Потом мы идем к машине Ролло. По пути видим того самого хиппи – бритоголового и в рваных носках. Он лежит, раззявив рот, на лугу, рядом с чьим-то припаркованным авто, и спит глубоким послевалиумным сном. Плюшевый рюкзачок он крепко прижимает к себе. Ролло усмехается и говорит: что ж, теперь он получил ее, свою чистую правду. Я думаю, что шутка вышла херовая: этот бедолага может вообще больше никогда не проснуться.
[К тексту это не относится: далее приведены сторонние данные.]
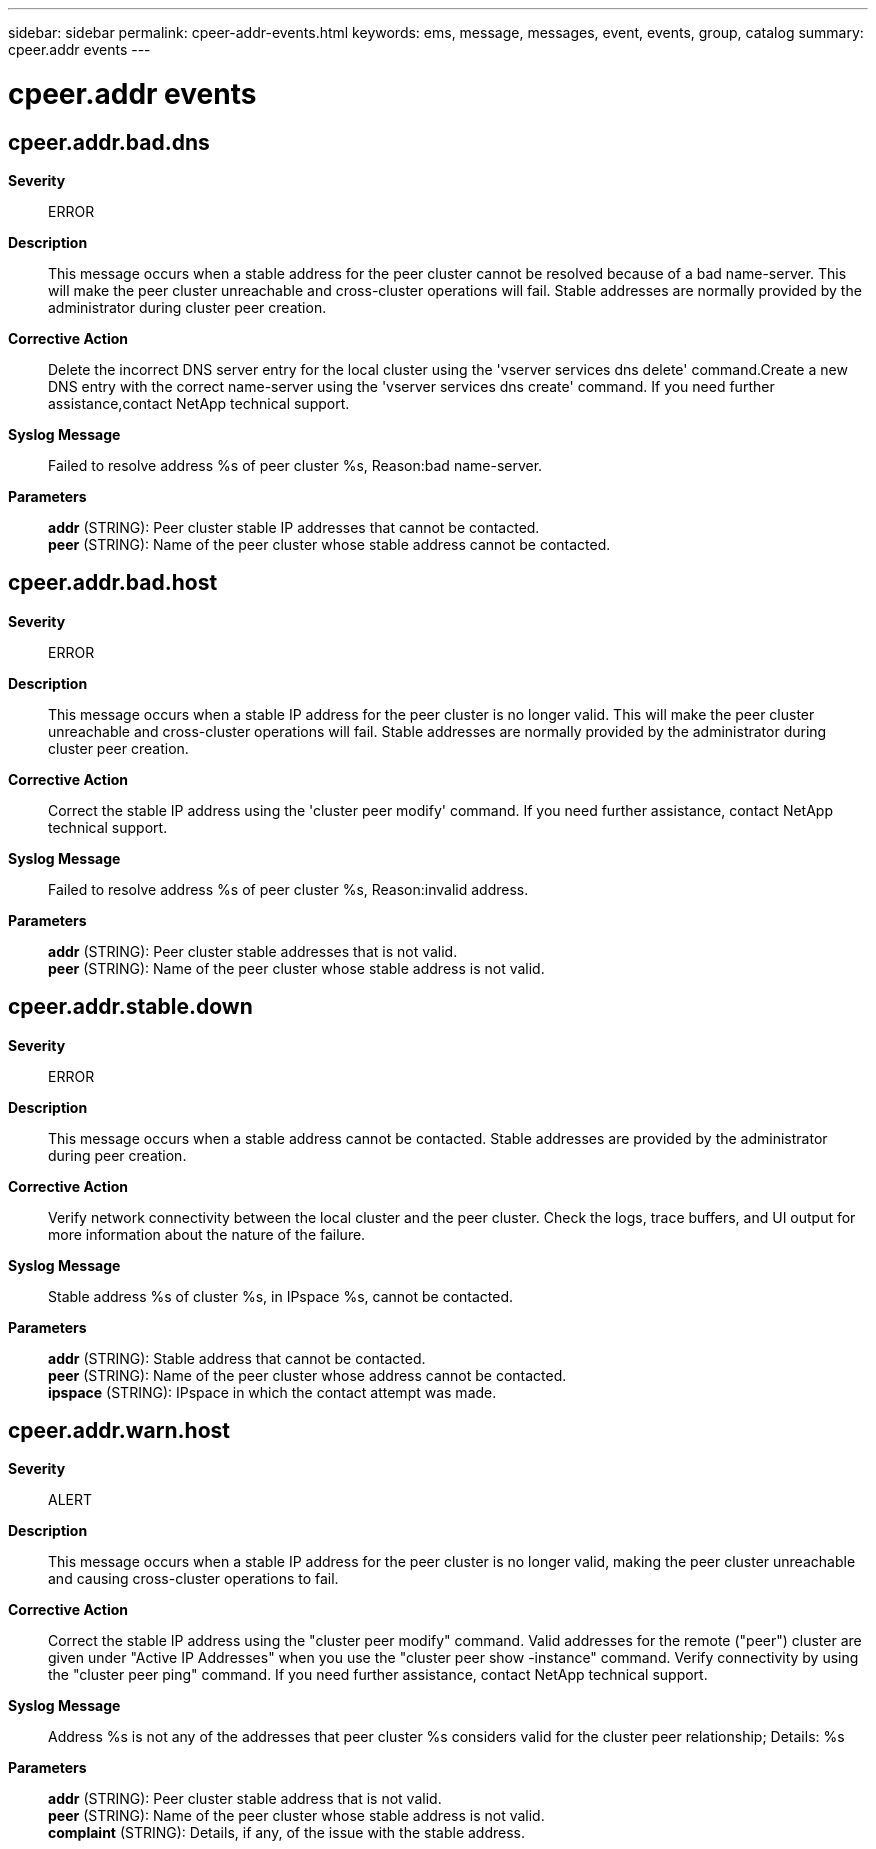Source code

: ---
sidebar: sidebar
permalink: cpeer-addr-events.html
keywords: ems, message, messages, event, events, group, catalog
summary: cpeer.addr events
---

= cpeer.addr events
:toclevels: 1
:hardbreaks:
:nofooter:
:icons: font
:linkattrs:
:imagesdir: ./media/

== cpeer.addr.bad.dns
*Severity*::
ERROR
*Description*::
This message occurs when a stable address for the peer cluster cannot be resolved because of a bad name-server. This will make the peer cluster unreachable and cross-cluster operations will fail. Stable addresses are normally provided by the administrator during cluster peer creation.
*Corrective Action*::
Delete the incorrect DNS server entry for the local cluster using the 'vserver services dns delete' command.Create a new DNS entry with the correct name-server using the 'vserver services dns create' command. If you need further assistance,contact NetApp technical support.
*Syslog Message*::
Failed to resolve address %s of peer cluster %s, Reason:bad name-server.
*Parameters*::
*addr* (STRING): Peer cluster stable IP addresses that cannot be contacted.
*peer* (STRING): Name of the peer cluster whose stable address cannot be contacted.

== cpeer.addr.bad.host
*Severity*::
ERROR
*Description*::
This message occurs when a stable IP address for the peer cluster is no longer valid. This will make the peer cluster unreachable and cross-cluster operations will fail. Stable addresses are normally provided by the administrator during cluster peer creation.
*Corrective Action*::
Correct the stable IP address using the 'cluster peer modify' command. If you need further assistance, contact NetApp technical support.
*Syslog Message*::
Failed to resolve address %s of peer cluster %s, Reason:invalid address.
*Parameters*::
*addr* (STRING): Peer cluster stable addresses that is not valid.
*peer* (STRING): Name of the peer cluster whose stable address is not valid.

== cpeer.addr.stable.down
*Severity*::
ERROR
*Description*::
This message occurs when a stable address cannot be contacted. Stable addresses are provided by the administrator during peer creation.
*Corrective Action*::
Verify network connectivity between the local cluster and the peer cluster. Check the logs, trace buffers, and UI output for more information about the nature of the failure.
*Syslog Message*::
Stable address %s of cluster %s, in IPspace %s, cannot be contacted.
*Parameters*::
*addr* (STRING): Stable address that cannot be contacted.
*peer* (STRING): Name of the peer cluster whose address cannot be contacted.
*ipspace* (STRING): IPspace in which the contact attempt was made.

== cpeer.addr.warn.host
*Severity*::
ALERT
*Description*::
This message occurs when a stable IP address for the peer cluster is no longer valid, making the peer cluster unreachable and causing cross-cluster operations to fail.
*Corrective Action*::
Correct the stable IP address using the "cluster peer modify" command. Valid addresses for the remote ("peer") cluster are given under "Active IP Addresses" when you use the "cluster peer show -instance" command. Verify connectivity by using the "cluster peer ping" command. If you need further assistance, contact NetApp technical support.
*Syslog Message*::
Address %s is not any of the addresses that peer cluster %s considers valid for the cluster peer relationship; Details: %s
*Parameters*::
*addr* (STRING): Peer cluster stable address that is not valid.
*peer* (STRING): Name of the peer cluster whose stable address is not valid.
*complaint* (STRING): Details, if any, of the issue with the stable address.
Мне и раньше несколько раз приходило в голову, что Ролло способен на довольно скверные выходки.
Он открывает свой бежевый «порш», и мы забираемся внутрь. Это 912-я модель выпуска 1966 года, но тем не менее «порш», то есть машина, которая не вызывает никаких вопросов (и к тому же самая красивая на всем этом рейве).